In Delta’s case, they experienced a cascade of failures due to the malfunctioning of a power control module, but any mission-critical infrastructure issue can have devastating consequences. However, here’s the problem. IT infrastructure is incredibly noisy, creating thousands – or even hundreds of thousands – of events every day. Some of these are just symptoms, while others are root causes of real issues. To understand how these events are related and get to the root cause, you need to know how they propagate across your IT environment.

To do this, you have to know how your IT infrastructure delivers your business services. Otherwise, you’re faced with a business service outage and a torrent of seemingly unrelated events – any one of which could be the real root cause. Is it a storage problem, or a network connectivity issue, or an application failure? Unless you understand how your business services are delivered – and the role that each infrastructure component plays ­– there is no easy way to get to the bottom of the issue.

On the other hand, once you do understand these relationships, you can dramatically accelerate diagnosis and resolution of service issues.
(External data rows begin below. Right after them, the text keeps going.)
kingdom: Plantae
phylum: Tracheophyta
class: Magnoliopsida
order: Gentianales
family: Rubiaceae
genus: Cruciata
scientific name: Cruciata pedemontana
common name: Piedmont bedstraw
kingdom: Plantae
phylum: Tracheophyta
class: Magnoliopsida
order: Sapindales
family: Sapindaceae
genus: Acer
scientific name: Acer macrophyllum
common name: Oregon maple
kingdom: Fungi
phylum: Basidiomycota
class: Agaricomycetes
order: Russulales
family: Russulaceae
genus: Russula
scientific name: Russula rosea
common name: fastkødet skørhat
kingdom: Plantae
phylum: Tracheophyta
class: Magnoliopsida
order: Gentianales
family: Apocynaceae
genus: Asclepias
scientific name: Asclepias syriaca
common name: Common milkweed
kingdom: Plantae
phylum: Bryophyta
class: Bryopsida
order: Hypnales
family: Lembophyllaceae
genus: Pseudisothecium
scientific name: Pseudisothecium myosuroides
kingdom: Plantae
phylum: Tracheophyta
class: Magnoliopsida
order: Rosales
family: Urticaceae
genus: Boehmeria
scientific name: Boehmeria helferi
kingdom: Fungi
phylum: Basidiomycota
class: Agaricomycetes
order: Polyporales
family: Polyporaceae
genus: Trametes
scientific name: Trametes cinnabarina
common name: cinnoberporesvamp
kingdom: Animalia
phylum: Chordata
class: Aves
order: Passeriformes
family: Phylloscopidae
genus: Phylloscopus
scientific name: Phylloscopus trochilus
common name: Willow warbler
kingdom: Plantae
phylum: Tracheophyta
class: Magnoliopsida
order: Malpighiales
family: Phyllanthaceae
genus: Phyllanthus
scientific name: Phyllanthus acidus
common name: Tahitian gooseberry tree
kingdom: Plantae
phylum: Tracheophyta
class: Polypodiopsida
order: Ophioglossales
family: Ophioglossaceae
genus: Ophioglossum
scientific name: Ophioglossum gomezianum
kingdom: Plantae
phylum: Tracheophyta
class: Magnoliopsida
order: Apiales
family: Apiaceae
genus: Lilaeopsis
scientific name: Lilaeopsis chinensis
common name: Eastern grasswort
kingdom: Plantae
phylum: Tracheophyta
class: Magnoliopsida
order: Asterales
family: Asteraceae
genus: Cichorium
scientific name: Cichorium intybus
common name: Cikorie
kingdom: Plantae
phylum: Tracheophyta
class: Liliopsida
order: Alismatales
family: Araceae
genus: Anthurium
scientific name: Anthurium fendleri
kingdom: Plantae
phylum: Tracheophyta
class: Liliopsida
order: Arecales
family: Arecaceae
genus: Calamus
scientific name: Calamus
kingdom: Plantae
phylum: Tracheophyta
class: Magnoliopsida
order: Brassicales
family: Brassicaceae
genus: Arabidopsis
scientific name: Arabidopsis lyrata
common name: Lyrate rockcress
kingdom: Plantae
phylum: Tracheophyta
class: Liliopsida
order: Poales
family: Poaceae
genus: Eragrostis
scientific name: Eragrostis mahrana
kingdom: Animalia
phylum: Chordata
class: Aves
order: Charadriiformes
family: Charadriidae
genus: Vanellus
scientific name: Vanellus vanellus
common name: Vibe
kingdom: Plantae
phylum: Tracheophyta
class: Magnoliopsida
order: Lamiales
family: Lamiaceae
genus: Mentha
In fact, this service-level understanding is one of the key reasons why the Optanix platform can typically get to the root cause of business service issues in 30 seconds or less. When every minute is costing you thousands of dollars or more, service visibility isn’t a luxury – it’s a critical necessity.

Balancing service quality and service cost

The third reason is service optimization – delivering appropriate service quality levels at the lowest possible cost. For example, this may involve providing appropriate redundancy, rationalizing your IT architecture, or migrating portions of your IT infrastructure to a public cloud.

Again, to do this you need service visibility. For instance, unless you understand how your services are delivered, it’s impossible to decide which functions need to be replicated in a backup data center as part of a disaster recovery plan. Similarly, if you’re migrating parts of your IT infrastructure to the cloud, there’s no way of knowing which components need to be moved together to ensure continued service delivery. And, unless you understand how services are delivered, there is no low-risk way of taking significant cost out of your IT environment – whether that’s finding and eliminating stranded infrastructure, or rearchitecting your business services to lower costs without compromising on quality.

Let’s recap

Many IT organizations continue to manage infrastructure, not business services. While this infrastructure approach may have worked in the past, it’s no longer viable given the increasing complexity of today’s business services. Unless you understand how your business services relate to your IT infrastructure, you’re going to experience more frequent service outages – and take longer to resolve them. That’s why it’s so critical to look for IT management solutions that break down infrastructure silos and deliver end-to-end service visibility – if you don’t, your entire business is at risk.